Einige Modekonzerne umgehen das Rote Meer, indem sie ausgewählte Produkte nach Dubai verschiffen, um sie von dort mit dem Flugzeug weiterzubefördern. Doch der Warenversand per Luftfracht sei etwa zehn bis zwölf Mal teurer als mit dem Schiff, sagt Sunandan Ray vom US-Unternehmen Unique Logistics. Für die Billigmodekette Primark rechnet sich Luftfracht nicht, wie der Finanzchef des britischen Mutterkonzerns Associated British Foods darlegt. Zugleich wollen Bekleidungs- und Sportartikelhändler auch eine Überbestückung vermeiden, nachdem sie gerade erst überschüssige Lagerbestände mithilfe hoher Rabatte abgebaut hatten.

Der Grosshändler Intersport Deutschland hat nach Angaben seines Finanzvorstands Thomas Storck hingegen aufgestockt, um die erwarteten zweiwöchigen Verzögerungen aufzufangen. Im Vergleich zum Vorjahr sei der Lagerbestand jedoch deutlich niedriger. Die höheren Transportkosten wolle der Konzern selbst tragen, anstatt sie durch höhere Preise auf Ladenbesitzer oder Verbraucher abzuwälzen. Auch das weltweit aktive schwedische Möbelhaus Ikea will trotz steigender Kosten durch Verzögerungen und Unterbrechungen von Lieferketten die Preise senken.

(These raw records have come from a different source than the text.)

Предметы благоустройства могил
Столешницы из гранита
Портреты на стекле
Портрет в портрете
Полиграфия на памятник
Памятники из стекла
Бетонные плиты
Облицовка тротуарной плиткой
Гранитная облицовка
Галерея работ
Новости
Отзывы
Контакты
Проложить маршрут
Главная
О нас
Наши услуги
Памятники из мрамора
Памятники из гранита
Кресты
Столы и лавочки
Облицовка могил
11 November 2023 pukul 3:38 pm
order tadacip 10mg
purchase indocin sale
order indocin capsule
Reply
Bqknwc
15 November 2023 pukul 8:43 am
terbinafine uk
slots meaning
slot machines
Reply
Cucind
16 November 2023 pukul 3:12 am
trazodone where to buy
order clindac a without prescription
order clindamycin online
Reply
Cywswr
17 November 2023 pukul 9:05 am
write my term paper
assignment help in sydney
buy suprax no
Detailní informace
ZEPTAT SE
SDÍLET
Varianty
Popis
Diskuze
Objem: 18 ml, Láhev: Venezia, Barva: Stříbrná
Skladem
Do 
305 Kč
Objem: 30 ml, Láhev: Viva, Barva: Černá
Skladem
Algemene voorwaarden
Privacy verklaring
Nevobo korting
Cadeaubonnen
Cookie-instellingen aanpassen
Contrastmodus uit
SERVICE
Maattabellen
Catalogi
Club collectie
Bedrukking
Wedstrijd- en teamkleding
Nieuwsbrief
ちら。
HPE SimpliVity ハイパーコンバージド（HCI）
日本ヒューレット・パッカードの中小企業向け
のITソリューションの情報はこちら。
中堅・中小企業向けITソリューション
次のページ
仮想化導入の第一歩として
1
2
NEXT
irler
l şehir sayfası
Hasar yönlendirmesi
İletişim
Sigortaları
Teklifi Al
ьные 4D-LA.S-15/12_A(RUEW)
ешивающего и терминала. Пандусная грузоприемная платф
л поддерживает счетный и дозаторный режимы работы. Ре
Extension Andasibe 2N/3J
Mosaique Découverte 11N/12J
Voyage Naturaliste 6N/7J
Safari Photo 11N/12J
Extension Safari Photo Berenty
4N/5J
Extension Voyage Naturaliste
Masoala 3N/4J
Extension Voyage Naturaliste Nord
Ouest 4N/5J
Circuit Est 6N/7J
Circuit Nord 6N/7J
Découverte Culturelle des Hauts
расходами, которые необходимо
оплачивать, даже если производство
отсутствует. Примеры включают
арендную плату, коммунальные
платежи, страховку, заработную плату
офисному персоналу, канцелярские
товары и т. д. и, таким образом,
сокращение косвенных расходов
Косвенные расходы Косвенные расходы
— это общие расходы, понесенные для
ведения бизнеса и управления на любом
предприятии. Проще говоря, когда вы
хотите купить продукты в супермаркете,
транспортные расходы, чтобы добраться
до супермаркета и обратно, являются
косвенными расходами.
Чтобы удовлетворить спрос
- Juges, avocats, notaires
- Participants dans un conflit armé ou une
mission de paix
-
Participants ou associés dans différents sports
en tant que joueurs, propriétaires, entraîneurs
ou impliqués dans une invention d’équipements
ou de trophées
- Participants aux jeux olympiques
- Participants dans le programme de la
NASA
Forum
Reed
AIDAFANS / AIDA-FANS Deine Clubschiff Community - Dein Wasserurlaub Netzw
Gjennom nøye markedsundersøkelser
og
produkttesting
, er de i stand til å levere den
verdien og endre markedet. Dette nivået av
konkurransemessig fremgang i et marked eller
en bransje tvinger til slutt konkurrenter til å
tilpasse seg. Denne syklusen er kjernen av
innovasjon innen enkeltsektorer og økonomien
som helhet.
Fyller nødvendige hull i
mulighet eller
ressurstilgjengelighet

Nearshoring - Regionales Liefernetz als Alternative

Für Wiederverkäufer gibt es einige wenige Möglichkeiten, steigende Kosten auszugleichen und einen Ausverkauf zu vermeiden. Eine besteht darin, weniger Rabatte zu gewähren als zu einer bestimmen Jahreszeit üblich ist. In den USA lagen die Rabatte im Einzelhandel im Januar bisher bei durchschnittlich 39 Prozent, gegenüber 41 Prozent im Vorjahr, wie aus Daten von LSEG und Centric Market Intelligence hervorgeht.

Eine weitere Strategie für Einzelhändler ist es, stärker auf Lieferanten zu setzen, die näher an ihren Märkten sind. Doch auch hier ist der Kostenfaktor entscheidend. Die schwedische Modekette H&M erhöht eigenen Angaben zufolge ihren Anteil am sogenannten Nearshoring, ohne dabei ein konkretes Ziel zu nennen. Auch Intersport Deutschland strebt in diese Richtung. "Man kann das aber nicht über Nacht tun", sagt Storck. Der Konzern müsse die Kosten berücksichtigen und das, was die Verbraucher bereit sind zu zahlen.

Für europäische Einzelhändler ist der regionale Einkauf in der Regel teurer als die Beschaffung aus China und anderen asiatischen Ländern. Das macht es schwierig, Nearshoring in grossem Stil zu betreiben und dabei wettbewerbsfähig zu bleiben. China sei immer noch das grösste Herkunftsland für Modebekleidung, sagt Laurens Schoningh von Hellmann Worldwide Logistics. "Das Preis-Leistungs-Verhältnis ist so gut, dass es fast unmöglich ist, den Anteil Chinas an der Gesamtproduktion zu reduzieren."

Auch von Investorenseite gebe es Vorbehalte gegen eine regionale Beschaffung, wenn damit höhere Kosten einhergingen, sagt Portfoliomanagerin Swetha Ramachandran von Artemis Fund Managers, deren Fonds unter anderem an Inditex, Nike und Adidas beteiligt ist. Doch es gebe einen Weg für Unternehmen, ihre Lieferketten zu diversifizieren, ohne unbedingt ihre Gewinnmargen zu opfern. Sie könnten die Mehrkosten des Nearshorings durch eine gesteigerte Effizienz ausgleichen.